Ancient archeology and anthropology is all based in educated speculation. The conclusion that early civilizations were peaceful and goddess-worshipping comes through an interdisciplinary method, not based in the Minoans alone. Besides the fact that it seems perfectly obvious that the source of life for humans would reflect a deity that was the source of life of the universe, there’s this description of the systems science that Eisler used to come to the conclusions she reached in The Chalice and the Blade:

Drawing from a trans-disciplinary database, it applies this approach to a wide-ranging exploration of how humans think, feel, and behave individually and in groups.
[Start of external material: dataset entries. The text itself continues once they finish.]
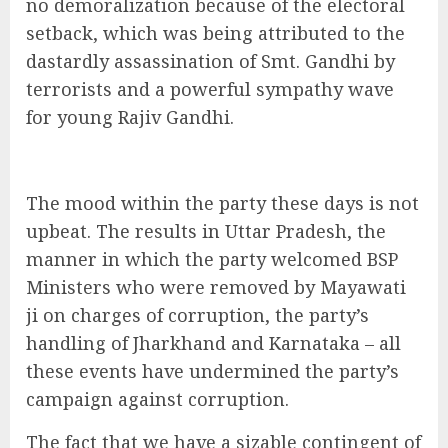
no demoralization because of the electoral
setback, which was being attributed to the
dastardly assassination of Smt. Gandhi by
terrorists and a powerful sympathy wave
for young Rajiv Gandhi.
The mood within the party these days is not
upbeat. The results in Uttar Pradesh, the
manner in which the party welcomed BSP
Ministers who were removed by Mayawati
ji on charges of corruption, the party’s
handling of Jharkhand and Karnataka – all
these events have undermined the party’s
campaign against corruption.
The fact that we have a sizable contingent of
Its sources include cross-cultural anthropological and sociological surveys,[3] and studies of individual societies[4] as well as writings by historians, analyses of laws, moral codes, art, literature, scholarship from psychology, economics, education, political science, philosophy, religious studies, archaeology, the study of myths and legends; and data from more recent fields such as primatology, neuroscience, chaos theory, systems self-organizing theory, non-linear dynamics, gender studies, women’s studies, and men’s studies.[5]

Many, many others have reached the same conclusions. I said that the statues may well have been used as hunting luck charms, but doesn’t it make sense that you’d take your most revered ancestor, your Clan Mother, along for help in ensuring a good hunt? It does to me.

You are correct that the number of statues is closer to 200 and that part of that quote was incorrect, but I don’t believe that the rest of it was.